I feel sorry for your son and for you, KeepYourDistance, but boys of that age do call each other such things, even when they are friendly. They get carried away, think it's a giggle and have little loyalty. They don't really mean it. I expect they have forgotten it by now and your son will get over it if he hasn't already.

It would be far better for him to go to school and behave as though nothing happened, water off a duck's back and all that, than for other kids to know that he told his mum what they said! Nobody has died.

It was you who suggested the Zoom too, I can just imagine the scenario.

Encourage your boy to be more independent. Trying to make friends is the worst way to make friends!

ResumetonormalASAP · 06/07/2020 12:34

I wouldn't approach the children. I would mention what happened to the parents though.

MellOhDee · 06/07/2020 12:35

Really, don’t. Let the teachers deal with it.

Itsjustabitofbanter · 06/07/2020 12:37

Trying to publicly embarrass them is not the way to go about it, it turns it into a tit for tat situation. You want this situation resolved, not escalated

QualityFeet · 06/07/2020 12:39

Don’t confront go to school - it’s still n issue for school and you don’t risk some huge alienating and hard to handle confrontation.

TheLadyAnneNeville · 06/07/2020 12:40

I’d directly message the parents. Little shits.

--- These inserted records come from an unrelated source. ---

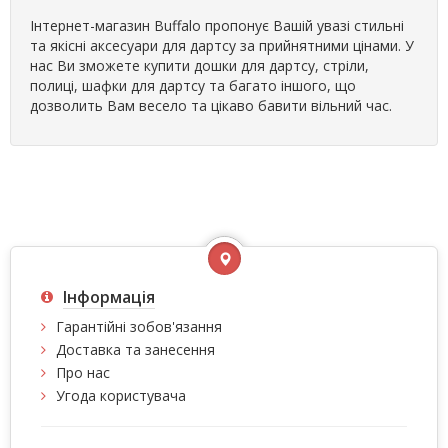
Інтернет-магазин Buffalo пропонує Вашій увазі стильні
та якісні аксесуари для дартсу за прийнятними цінами. У
нас Ви зможете купити дошки для дартсу, стріли,
полиці, шафки для дартсу та багато іншого, що
дозволить Вам весело та цікаво бавити вільний час.
Інформація
Гарантійні зобов'язання
Доставка та занесення
Про нас
Угода користувача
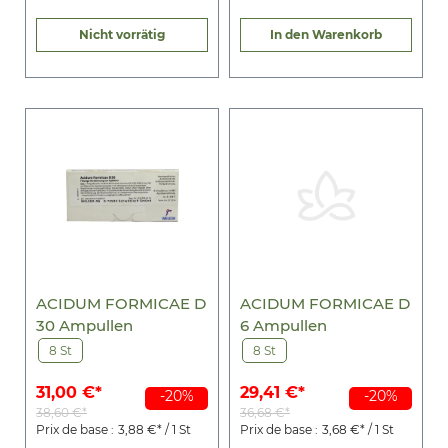
Nicht vorrätig
In den Warenkorb
ACIDUM FORMICAE D
ACIDUM FORMICAE D
30 Ampullen
6 Ampullen
8 St
8 St
31,00 €*
29,41 €*
-20%
-20%
38,60 €*
36,68 €*
Prix de base :
3,88 €* / 1 St
Prix de base :
3,68 €* / 1 St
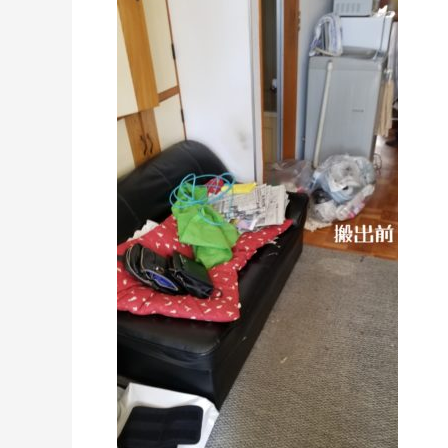
札
幌
市
厚
別
区
1DK
ア
パ
ー
ト
→
札
幌
市
厚
別
区
5LDK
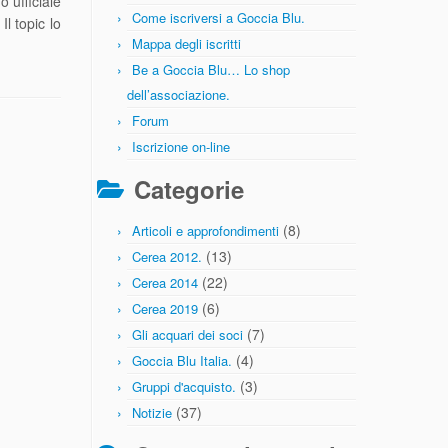
 ufficiale
Come iscriversi a Goccia Blu.
Il topic lo
Mappa degli iscritti
Be a Goccia Blu… Lo shop
dell’associazione.
Forum
Iscrizione on-line
Categorie
(8)
Articoli e approfondimenti
(13)
Cerea 2012.
(22)
Cerea 2014
(6)
Cerea 2019
(7)
Gli acquari dei soci
(4)
Goccia Blu Italia.
(3)
Gruppi d'acquisto.
(37)
Notizie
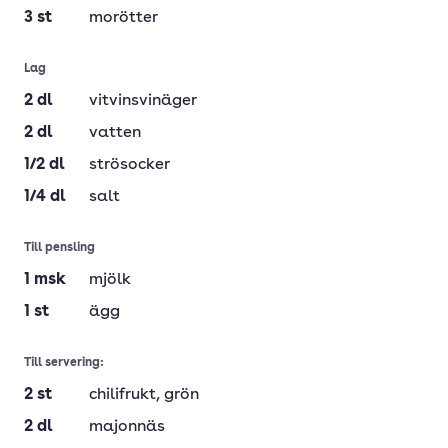
3
st
morötter
Lag
2
dl
vitvinsvinäger
2
dl
vatten
1/2
dl
strösocker
1/4
dl
salt
Till pensling
1
msk
mjölk
1
st
ägg
Till servering:
2
st
chilifrukt
, grön
2
dl
majonnäs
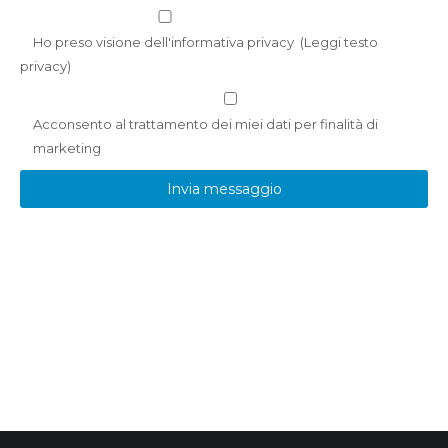
Ho preso visione dell'informativa privacy
(
Leggi testo
privacy
)
Acconsento al trattamento dei miei dati per finalità di
marketing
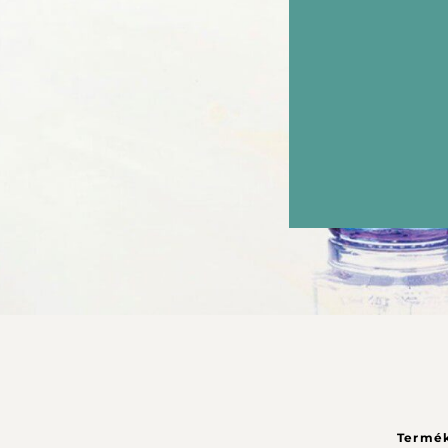
Termé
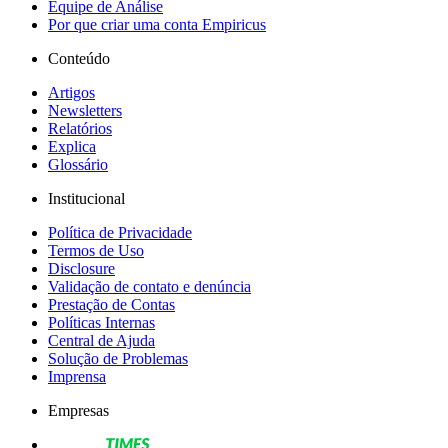
Equipe de Análise
Por que criar uma conta Empiricus
Conteúdo
Artigos
Newsletters
Relatórios
Explica
Glossário
Institucional
Política de Privacidade
Termos de Uso
Disclosure
Validação de contato e denúncia
Prestação de Contas
Políticas Internas
Central de Ajuda
Solução de Problemas
Imprensa
Empresas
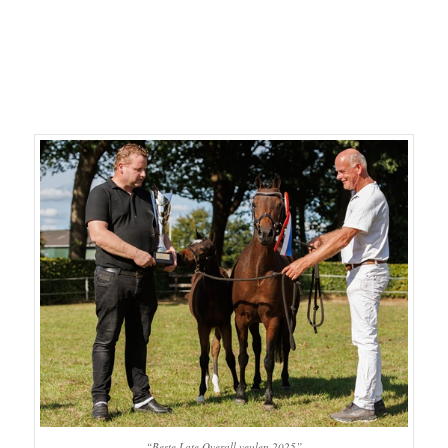
“Beste Late Overall veulen 2025”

MsEllany · 06/07/2020 12:40

In this instance as you don’t have parent contact details I would email the teacher you’re in contact with, with screenshots if you can find them.

I am absolutely shocked children of 9 use that language towards others - I have two going into secondary and even they and their friends don’t - although I do think they’re a particularly ‘young’ year group.

Judethe0bscure · 06/07/2020 12:41

Or do what my 9 year old DD's friend's mum has done. Constantly harass me because a mutual friend of mine and her daughter's has been saying nasty things. My DD has kept well out of it as she has been stuck in the middle. Am now getting calls demanding the other parents address or they are going to call the police!

I had a very gentle word with the the friend who has supposedly been saying nasty things and she showed me screen shots of the messages that Miss innocent has been sending which are absolutely awful.

I think having a friendly discussion with the other parents would be the best way to go. No need to go crazy otherwise there is the potential for this to turn really nasty

Cadent · 06/07/2020 12:41

Not sure about involving school as it happened when school was shut?

Confused

Of course you involve the school, bullying can happen outside the school.

EggBoxes · 06/07/2020 12:43

Attempting to humiliate them will be counter-productive. What do you think they will do afterwards?